→ **YOUR TASK**:
Could you reproduce word for word everything in the listing below, from its first line down to and including the line that contains "order: Psittaciformes"?
::: INFORMATION PROVIDED :::
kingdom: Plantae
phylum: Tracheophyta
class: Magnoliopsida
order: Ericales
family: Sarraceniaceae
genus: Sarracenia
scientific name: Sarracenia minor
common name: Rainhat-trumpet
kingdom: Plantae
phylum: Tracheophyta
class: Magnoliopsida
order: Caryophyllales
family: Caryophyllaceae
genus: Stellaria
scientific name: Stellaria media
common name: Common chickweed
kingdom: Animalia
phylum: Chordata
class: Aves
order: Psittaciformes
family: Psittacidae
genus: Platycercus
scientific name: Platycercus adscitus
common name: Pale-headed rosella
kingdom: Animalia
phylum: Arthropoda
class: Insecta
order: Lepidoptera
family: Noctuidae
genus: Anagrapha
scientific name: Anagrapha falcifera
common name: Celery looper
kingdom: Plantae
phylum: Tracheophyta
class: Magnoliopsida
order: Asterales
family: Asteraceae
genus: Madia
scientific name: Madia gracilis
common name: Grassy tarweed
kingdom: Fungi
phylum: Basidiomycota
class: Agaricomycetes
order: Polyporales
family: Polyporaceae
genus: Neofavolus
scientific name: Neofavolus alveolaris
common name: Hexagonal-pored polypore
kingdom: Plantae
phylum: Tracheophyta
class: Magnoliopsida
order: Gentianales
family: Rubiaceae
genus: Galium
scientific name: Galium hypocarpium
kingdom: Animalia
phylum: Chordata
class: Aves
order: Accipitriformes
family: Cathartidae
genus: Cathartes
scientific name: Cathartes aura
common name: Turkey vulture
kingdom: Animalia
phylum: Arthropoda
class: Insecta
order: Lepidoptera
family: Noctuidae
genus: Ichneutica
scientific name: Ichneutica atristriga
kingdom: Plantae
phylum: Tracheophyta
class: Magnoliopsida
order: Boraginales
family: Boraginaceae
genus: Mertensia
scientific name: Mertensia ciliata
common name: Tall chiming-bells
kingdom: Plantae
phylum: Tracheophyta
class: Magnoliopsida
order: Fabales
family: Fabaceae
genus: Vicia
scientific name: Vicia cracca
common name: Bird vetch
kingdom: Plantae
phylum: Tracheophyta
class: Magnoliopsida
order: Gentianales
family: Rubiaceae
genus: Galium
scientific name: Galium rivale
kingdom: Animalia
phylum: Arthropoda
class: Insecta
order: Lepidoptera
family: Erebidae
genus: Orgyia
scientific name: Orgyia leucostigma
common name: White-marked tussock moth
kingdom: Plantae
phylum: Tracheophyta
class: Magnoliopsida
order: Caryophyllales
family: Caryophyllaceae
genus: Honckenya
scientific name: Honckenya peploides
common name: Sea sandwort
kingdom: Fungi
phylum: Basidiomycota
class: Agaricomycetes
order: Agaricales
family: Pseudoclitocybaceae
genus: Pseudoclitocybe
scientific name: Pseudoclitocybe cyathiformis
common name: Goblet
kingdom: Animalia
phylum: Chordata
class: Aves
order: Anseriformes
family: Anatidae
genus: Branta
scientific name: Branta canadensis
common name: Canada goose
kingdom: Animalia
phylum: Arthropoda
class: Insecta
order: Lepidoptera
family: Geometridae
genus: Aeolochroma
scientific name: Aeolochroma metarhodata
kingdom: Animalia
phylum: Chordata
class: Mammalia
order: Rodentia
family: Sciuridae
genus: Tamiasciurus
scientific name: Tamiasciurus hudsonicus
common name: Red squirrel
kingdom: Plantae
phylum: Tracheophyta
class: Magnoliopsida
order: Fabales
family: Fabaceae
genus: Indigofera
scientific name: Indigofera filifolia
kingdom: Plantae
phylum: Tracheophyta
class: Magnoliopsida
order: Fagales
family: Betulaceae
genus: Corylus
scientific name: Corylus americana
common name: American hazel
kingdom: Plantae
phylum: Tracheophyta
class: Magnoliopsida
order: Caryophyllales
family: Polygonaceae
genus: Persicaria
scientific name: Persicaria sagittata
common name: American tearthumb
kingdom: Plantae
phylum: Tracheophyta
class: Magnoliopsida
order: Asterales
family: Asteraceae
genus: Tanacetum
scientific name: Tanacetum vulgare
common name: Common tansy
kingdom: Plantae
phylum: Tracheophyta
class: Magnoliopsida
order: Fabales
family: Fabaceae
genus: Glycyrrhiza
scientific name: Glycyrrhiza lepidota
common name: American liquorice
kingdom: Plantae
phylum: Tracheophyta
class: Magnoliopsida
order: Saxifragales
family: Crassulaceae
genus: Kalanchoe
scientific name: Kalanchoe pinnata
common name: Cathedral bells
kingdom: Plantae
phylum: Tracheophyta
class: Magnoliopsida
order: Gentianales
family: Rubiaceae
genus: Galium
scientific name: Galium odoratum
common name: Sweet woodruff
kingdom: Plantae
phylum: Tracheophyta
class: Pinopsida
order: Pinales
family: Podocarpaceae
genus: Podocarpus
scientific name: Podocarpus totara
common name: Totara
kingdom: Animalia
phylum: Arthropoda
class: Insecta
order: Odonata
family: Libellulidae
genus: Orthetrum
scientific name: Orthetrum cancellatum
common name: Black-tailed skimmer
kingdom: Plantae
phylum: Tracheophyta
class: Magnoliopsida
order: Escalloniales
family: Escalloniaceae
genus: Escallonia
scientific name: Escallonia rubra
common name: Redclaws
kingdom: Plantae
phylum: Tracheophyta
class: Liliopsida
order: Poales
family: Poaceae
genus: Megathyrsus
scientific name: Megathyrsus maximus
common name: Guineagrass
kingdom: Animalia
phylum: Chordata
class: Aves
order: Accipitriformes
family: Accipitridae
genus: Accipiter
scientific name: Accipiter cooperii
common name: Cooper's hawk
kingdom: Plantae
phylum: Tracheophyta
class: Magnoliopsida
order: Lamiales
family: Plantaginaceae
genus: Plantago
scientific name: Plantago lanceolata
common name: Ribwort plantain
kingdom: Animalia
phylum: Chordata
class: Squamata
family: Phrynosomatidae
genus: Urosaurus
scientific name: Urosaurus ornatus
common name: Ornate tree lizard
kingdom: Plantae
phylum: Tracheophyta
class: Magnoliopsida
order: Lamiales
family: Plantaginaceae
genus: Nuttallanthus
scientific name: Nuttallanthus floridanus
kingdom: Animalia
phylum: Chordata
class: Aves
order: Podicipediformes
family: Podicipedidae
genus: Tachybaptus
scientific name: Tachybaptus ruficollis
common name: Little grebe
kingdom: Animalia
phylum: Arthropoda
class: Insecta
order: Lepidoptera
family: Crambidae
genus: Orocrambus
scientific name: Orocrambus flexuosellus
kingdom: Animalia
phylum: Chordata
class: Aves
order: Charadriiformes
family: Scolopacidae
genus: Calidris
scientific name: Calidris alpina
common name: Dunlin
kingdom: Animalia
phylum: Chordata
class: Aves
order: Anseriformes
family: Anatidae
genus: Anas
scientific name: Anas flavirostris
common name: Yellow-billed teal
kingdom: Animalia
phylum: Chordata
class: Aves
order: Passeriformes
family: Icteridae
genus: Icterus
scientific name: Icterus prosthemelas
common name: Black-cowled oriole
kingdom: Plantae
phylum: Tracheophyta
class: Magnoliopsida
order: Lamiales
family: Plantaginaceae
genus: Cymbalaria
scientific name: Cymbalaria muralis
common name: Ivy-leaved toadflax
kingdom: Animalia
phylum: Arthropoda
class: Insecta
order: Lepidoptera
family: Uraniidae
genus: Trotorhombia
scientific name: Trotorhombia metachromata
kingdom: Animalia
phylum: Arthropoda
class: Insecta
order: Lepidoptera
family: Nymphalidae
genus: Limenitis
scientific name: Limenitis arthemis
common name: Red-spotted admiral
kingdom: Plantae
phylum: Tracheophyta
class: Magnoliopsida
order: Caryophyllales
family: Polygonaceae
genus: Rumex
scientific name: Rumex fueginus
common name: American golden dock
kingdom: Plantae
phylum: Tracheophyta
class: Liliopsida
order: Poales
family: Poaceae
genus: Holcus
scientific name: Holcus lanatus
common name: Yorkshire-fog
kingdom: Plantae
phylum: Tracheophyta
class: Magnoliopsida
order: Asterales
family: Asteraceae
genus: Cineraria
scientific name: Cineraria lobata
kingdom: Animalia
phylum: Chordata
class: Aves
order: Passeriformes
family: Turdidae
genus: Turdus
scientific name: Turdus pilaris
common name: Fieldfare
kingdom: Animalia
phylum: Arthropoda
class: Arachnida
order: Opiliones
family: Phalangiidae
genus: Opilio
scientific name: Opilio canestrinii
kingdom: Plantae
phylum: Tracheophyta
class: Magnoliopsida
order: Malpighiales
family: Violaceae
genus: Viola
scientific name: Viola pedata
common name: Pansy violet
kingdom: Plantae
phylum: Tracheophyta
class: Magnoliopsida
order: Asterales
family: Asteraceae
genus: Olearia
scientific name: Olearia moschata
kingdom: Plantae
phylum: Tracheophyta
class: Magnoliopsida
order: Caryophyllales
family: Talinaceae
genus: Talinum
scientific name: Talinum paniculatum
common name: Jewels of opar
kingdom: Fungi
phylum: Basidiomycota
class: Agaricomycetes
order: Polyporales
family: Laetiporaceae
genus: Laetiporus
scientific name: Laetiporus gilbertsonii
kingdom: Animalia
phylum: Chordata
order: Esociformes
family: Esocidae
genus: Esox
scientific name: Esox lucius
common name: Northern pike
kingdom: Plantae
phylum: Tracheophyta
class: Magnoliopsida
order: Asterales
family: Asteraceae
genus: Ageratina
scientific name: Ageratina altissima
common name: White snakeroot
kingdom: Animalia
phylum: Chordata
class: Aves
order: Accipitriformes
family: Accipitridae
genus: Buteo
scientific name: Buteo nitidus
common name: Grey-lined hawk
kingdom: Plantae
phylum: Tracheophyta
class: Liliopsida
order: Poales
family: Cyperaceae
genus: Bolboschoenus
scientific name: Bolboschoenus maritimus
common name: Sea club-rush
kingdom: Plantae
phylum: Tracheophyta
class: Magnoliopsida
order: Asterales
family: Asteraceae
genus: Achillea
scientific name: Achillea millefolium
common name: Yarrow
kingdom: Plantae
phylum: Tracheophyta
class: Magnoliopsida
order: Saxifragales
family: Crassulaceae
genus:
:::
→ **THE RESPONSE**:
kingdom: Plantae
phylum: Tracheophyta
class: Magnoliopsida
order: Ericales
family: Sarraceniaceae
genus: Sarracenia
scientific name: Sarracenia minor
common name: Rainhat-trumpet
kingdom: Plantae
phylum: Tracheophyta
class: Magnoliopsida
order: Caryophyllales
family: Caryophyllaceae
genus: Stellaria
scientific name: Stellaria media
common name: Common chickweed
kingdom: Animalia
phylum: Chordata
class: Aves
order: Psittaciformes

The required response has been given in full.